> _INFORMATION GIVEN_:
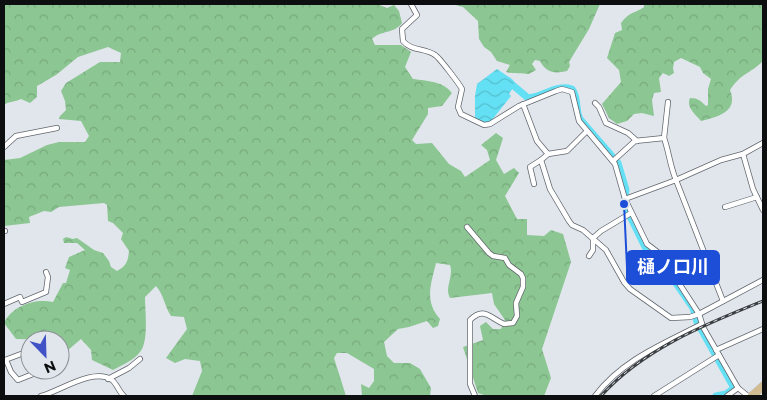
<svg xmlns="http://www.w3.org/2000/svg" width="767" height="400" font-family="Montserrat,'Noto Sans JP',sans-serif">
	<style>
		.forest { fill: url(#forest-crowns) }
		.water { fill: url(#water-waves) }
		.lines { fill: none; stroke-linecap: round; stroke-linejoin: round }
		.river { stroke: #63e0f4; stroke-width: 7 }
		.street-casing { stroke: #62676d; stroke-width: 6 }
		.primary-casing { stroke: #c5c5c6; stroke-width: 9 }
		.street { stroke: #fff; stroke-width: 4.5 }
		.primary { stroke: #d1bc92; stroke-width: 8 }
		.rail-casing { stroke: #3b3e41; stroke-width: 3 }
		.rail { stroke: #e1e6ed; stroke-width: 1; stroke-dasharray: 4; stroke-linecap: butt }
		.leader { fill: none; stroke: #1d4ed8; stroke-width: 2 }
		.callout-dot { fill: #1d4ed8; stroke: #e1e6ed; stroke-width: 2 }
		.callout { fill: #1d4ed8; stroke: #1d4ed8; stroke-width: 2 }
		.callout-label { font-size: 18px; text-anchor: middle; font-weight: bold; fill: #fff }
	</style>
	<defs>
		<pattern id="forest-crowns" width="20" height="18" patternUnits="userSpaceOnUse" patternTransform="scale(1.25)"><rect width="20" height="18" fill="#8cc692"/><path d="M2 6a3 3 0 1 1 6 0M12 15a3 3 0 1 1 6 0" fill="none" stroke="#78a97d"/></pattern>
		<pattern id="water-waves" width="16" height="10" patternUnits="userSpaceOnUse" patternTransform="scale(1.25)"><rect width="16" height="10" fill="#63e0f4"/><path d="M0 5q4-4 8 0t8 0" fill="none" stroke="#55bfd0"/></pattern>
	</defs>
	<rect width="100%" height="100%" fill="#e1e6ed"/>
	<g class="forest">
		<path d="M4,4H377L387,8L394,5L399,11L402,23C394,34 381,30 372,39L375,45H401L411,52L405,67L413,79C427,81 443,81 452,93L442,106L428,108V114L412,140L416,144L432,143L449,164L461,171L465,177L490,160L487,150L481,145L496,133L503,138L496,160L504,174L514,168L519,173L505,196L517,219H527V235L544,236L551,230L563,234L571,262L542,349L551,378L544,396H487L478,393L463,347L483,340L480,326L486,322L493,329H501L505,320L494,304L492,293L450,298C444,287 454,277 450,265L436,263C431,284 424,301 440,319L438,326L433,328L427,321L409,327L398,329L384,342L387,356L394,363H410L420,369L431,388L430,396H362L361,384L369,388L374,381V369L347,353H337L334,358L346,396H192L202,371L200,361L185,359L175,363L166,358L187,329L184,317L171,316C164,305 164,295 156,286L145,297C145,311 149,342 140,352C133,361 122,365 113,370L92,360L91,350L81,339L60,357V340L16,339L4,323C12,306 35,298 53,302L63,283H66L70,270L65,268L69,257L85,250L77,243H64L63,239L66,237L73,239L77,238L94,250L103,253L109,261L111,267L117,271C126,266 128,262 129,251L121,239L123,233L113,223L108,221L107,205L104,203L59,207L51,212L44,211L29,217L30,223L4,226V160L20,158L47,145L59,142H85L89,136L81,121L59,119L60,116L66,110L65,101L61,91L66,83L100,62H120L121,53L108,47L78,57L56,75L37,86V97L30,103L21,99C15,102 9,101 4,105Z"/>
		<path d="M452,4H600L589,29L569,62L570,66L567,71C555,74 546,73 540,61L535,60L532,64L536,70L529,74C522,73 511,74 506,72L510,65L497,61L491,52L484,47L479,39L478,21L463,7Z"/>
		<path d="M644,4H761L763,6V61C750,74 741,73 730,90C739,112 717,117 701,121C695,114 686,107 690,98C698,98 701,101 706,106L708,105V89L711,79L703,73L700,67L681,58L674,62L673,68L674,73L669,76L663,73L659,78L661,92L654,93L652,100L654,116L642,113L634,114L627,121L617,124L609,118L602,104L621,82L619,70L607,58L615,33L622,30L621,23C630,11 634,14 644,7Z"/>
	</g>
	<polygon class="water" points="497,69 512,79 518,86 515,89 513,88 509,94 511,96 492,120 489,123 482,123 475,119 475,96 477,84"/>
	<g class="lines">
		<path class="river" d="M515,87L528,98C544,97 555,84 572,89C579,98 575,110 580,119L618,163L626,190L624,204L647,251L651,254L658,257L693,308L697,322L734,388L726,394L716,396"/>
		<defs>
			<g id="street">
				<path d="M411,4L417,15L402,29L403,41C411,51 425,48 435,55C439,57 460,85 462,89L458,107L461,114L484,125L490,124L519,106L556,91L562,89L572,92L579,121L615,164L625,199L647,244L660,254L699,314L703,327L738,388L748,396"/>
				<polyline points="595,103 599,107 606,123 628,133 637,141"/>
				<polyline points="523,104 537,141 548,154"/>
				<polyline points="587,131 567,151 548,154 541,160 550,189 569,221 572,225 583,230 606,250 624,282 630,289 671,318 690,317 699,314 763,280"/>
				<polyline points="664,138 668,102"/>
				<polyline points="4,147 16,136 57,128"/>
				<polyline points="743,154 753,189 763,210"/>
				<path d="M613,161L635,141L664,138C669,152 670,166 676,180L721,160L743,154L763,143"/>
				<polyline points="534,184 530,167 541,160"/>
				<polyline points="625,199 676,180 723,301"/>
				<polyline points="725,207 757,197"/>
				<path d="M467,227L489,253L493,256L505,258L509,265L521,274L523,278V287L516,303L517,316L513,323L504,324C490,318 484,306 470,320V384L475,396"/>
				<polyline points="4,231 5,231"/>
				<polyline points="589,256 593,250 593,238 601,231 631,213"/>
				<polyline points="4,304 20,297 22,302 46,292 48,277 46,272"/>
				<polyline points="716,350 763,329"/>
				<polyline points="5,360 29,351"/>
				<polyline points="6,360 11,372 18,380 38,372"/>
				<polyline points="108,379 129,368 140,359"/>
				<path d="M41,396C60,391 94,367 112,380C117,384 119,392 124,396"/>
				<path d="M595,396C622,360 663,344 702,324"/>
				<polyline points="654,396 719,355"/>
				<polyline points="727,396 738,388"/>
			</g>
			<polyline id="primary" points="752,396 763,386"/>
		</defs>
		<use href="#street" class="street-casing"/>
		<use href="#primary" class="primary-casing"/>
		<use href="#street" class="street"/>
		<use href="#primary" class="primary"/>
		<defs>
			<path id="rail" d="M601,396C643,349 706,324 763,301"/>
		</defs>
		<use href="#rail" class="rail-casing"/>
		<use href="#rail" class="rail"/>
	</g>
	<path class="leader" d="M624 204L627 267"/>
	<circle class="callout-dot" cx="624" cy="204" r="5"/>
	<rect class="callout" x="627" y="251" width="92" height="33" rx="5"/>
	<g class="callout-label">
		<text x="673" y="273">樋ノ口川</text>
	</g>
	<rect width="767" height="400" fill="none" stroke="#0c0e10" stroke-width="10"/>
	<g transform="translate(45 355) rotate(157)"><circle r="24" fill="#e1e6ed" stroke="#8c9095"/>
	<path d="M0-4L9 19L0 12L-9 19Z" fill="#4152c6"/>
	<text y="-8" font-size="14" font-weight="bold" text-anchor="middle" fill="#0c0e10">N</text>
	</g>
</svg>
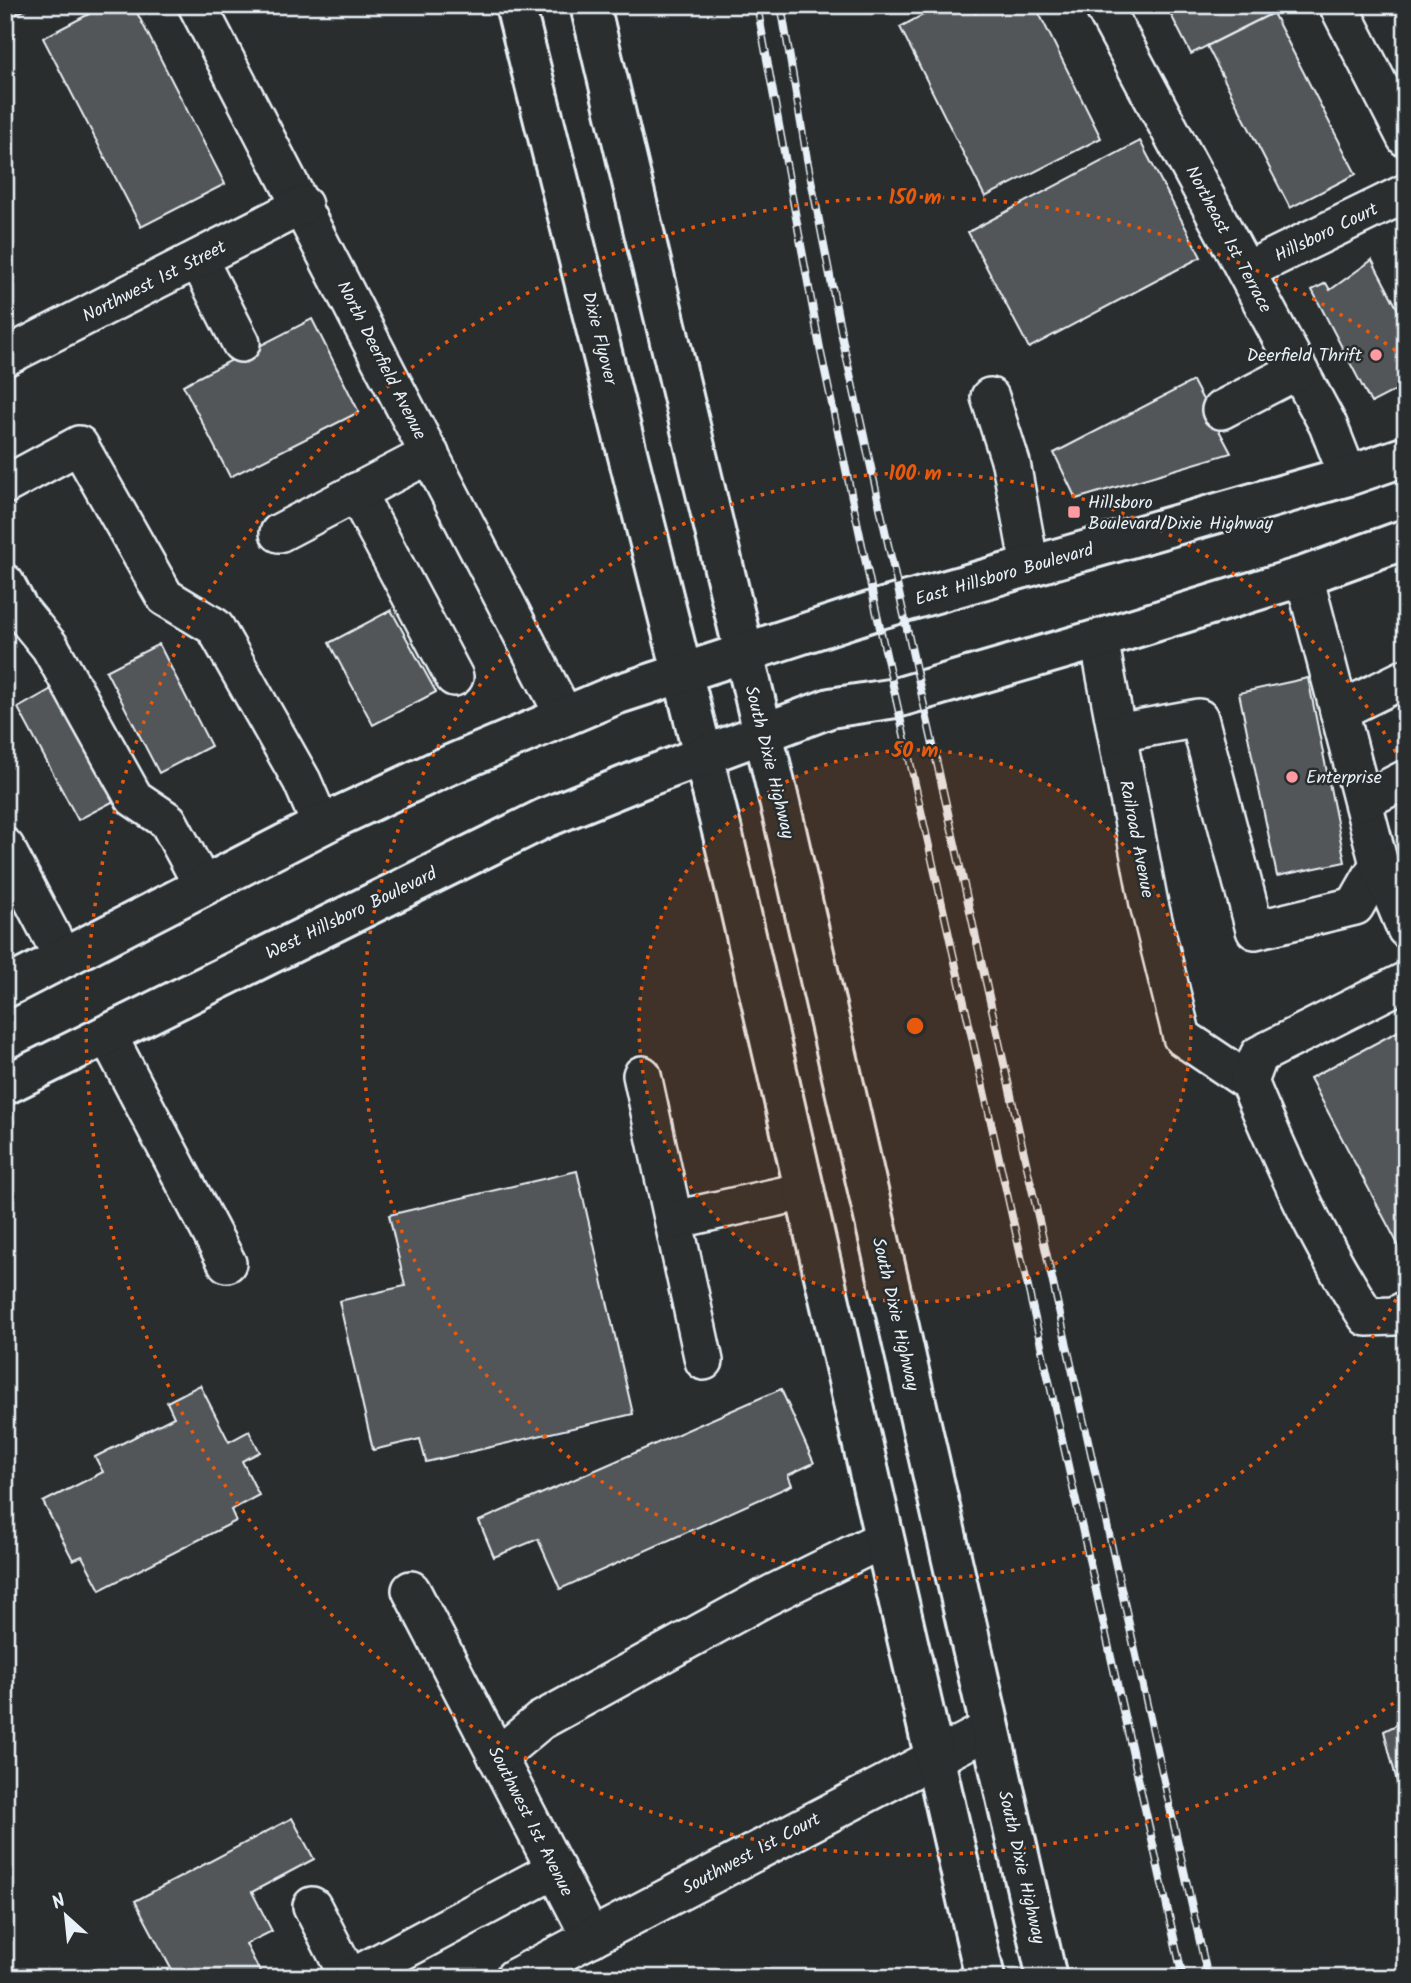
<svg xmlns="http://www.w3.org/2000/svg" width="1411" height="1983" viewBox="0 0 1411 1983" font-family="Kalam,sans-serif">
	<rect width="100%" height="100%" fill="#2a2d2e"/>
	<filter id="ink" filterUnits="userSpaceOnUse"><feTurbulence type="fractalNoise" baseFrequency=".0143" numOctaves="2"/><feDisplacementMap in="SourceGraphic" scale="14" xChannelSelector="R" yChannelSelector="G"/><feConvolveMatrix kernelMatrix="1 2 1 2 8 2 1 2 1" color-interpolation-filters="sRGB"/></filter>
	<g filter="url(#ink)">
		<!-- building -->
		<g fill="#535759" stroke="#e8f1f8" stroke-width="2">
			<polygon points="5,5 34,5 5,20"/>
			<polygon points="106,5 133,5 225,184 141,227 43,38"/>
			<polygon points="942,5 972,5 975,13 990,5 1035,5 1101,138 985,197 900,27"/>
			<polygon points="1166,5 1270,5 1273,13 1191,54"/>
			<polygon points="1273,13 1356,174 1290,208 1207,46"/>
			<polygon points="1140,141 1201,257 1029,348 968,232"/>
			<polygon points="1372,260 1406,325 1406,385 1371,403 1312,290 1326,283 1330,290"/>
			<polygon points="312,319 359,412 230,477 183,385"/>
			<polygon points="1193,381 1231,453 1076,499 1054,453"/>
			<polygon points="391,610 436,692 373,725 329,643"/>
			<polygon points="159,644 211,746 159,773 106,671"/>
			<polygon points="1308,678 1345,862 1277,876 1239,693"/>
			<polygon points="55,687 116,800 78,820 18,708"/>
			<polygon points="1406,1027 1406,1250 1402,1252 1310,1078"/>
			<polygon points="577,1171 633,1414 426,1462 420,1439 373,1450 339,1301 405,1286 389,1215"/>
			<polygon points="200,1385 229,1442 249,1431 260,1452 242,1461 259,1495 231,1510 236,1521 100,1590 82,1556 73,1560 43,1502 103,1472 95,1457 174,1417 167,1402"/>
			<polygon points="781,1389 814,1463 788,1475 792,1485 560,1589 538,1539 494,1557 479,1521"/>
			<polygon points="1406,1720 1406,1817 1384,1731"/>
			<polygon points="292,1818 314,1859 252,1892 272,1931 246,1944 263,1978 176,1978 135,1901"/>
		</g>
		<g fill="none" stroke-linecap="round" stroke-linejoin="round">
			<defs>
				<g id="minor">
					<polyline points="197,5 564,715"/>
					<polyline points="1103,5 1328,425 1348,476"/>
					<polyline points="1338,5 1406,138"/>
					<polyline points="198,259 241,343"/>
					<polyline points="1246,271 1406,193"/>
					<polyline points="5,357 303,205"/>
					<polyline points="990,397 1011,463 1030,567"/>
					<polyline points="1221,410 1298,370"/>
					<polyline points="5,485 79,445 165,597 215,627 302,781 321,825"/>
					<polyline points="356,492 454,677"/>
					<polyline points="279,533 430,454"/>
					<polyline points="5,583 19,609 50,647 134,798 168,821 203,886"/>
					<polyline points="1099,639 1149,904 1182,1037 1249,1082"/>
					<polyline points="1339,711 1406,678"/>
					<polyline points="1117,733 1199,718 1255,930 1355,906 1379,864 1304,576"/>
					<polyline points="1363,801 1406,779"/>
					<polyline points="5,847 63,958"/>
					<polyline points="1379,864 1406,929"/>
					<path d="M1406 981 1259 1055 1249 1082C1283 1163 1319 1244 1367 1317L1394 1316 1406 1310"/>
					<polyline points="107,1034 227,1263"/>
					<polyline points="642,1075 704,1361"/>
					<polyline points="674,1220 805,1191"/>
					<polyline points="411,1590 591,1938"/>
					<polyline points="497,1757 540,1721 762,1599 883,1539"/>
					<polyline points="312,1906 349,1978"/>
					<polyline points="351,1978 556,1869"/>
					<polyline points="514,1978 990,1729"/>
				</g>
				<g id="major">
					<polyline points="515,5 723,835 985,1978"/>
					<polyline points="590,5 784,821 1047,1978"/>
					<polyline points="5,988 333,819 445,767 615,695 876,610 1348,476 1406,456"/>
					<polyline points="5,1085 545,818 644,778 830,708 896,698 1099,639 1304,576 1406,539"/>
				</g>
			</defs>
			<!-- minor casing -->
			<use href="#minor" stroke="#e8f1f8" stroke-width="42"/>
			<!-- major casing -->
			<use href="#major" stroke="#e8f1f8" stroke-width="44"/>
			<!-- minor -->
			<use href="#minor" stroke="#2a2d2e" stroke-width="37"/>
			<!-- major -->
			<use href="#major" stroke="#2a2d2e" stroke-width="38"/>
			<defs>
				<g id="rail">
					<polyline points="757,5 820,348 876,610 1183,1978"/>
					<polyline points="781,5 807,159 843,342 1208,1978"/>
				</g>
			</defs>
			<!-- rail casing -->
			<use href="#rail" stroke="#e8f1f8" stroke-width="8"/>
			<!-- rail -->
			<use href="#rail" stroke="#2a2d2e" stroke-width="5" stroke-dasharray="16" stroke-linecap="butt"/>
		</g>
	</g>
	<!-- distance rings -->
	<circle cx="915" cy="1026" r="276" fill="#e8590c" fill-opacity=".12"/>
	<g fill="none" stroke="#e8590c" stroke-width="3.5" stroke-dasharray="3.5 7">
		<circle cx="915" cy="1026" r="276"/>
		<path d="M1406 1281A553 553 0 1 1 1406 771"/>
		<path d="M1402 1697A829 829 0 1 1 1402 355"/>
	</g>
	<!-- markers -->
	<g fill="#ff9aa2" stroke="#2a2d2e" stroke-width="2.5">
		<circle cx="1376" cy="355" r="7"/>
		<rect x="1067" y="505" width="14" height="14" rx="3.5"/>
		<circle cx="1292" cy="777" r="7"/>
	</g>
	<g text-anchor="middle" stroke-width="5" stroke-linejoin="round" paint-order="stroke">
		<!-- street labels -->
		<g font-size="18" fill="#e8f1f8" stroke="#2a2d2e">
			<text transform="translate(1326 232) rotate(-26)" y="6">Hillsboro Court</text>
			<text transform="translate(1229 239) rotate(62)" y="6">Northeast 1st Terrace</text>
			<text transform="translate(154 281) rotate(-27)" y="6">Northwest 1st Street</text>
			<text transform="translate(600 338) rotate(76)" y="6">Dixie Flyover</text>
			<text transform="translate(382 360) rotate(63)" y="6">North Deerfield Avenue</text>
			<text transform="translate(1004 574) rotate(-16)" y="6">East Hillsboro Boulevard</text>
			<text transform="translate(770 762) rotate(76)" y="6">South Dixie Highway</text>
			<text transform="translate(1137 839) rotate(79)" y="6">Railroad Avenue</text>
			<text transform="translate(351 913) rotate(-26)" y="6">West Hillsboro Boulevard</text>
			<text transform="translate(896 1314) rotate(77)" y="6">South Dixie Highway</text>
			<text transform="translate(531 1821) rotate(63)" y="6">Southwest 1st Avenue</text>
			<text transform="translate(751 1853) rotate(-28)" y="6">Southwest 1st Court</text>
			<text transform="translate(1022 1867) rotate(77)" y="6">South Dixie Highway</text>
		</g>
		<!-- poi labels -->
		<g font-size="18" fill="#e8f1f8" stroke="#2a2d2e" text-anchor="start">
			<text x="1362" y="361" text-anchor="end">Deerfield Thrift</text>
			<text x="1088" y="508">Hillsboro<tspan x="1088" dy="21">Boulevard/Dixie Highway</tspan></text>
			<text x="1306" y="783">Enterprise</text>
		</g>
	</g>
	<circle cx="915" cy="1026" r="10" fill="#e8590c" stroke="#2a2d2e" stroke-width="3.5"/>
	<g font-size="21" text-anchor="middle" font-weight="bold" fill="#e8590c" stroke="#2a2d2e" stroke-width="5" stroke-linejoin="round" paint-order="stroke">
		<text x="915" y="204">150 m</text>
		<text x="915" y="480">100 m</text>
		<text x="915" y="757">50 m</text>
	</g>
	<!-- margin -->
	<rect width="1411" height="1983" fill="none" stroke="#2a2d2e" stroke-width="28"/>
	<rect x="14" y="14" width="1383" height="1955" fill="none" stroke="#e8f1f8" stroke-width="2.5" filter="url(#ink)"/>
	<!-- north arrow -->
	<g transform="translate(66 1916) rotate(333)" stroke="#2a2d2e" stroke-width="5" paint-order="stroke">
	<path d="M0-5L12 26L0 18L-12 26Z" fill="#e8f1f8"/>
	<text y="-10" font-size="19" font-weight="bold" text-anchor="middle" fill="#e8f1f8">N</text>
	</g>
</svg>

> _PROBLEM_: Give back, word for word, only the lines above from the line holding "<!-- distance rings -->" to the line holding "<!-- poi labels -->", both included.

> _OUTPUT BELOW_:
	<!-- distance rings -->
	<circle cx="915" cy="1026" r="276" fill="#e8590c" fill-opacity=".12"/>
	<g fill="none" stroke="#e8590c" stroke-width="3.5" stroke-dasharray="3.5 7">
		<circle cx="915" cy="1026" r="276"/>
		<path d="M1406 1281A553 553 0 1 1 1406 771"/>
		<path d="M1402 1697A829 829 0 1 1 1402 355"/>
	</g>
	<!-- markers -->
	<g fill="#ff9aa2" stroke="#2a2d2e" stroke-width="2.5">
		<circle cx="1376" cy="355" r="7"/>
		<rect x="1067" y="505" width="14" height="14" rx="3.5"/>
		<circle cx="1292" cy="777" r="7"/>
	</g>
	<g text-anchor="middle" stroke-width="5" stroke-linejoin="round" paint-order="stroke">
		<!-- street labels -->
		<g font-size="18" fill="#e8f1f8" stroke="#2a2d2e">
			<text transform="translate(1326 232) rotate(-26)" y="6">Hillsboro Court</text>
			<text transform="translate(1229 239) rotate(62)" y="6">Northeast 1st Terrace</text>
			<text transform="translate(154 281) rotate(-27)" y="6">Northwest 1st Street</text>
			<text transform="translate(600 338) rotate(76)" y="6">Dixie Flyover</text>
			<text transform="translate(382 360) rotate(63)" y="6">North Deerfield Avenue</text>
			<text transform="translate(1004 574) rotate(-16)" y="6">East Hillsboro Boulevard</text>
			<text transform="translate(770 762) rotate(76)" y="6">South Dixie Highway</text>
			<text transform="translate(1137 839) rotate(79)" y="6">Railroad Avenue</text>
			<text transform="translate(351 913) rotate(-26)" y="6">West Hillsboro Boulevard</text>
			<text transform="translate(896 1314) rotate(77)" y="6">South Dixie Highway</text>
			<text transform="translate(531 1821) rotate(63)" y="6">Southwest 1st Avenue</text>
			<text transform="translate(751 1853) rotate(-28)" y="6">Southwest 1st Court</text>
			<text transform="translate(1022 1867) rotate(77)" y="6">South Dixie Highway</text>
		</g>
		<!-- poi labels -->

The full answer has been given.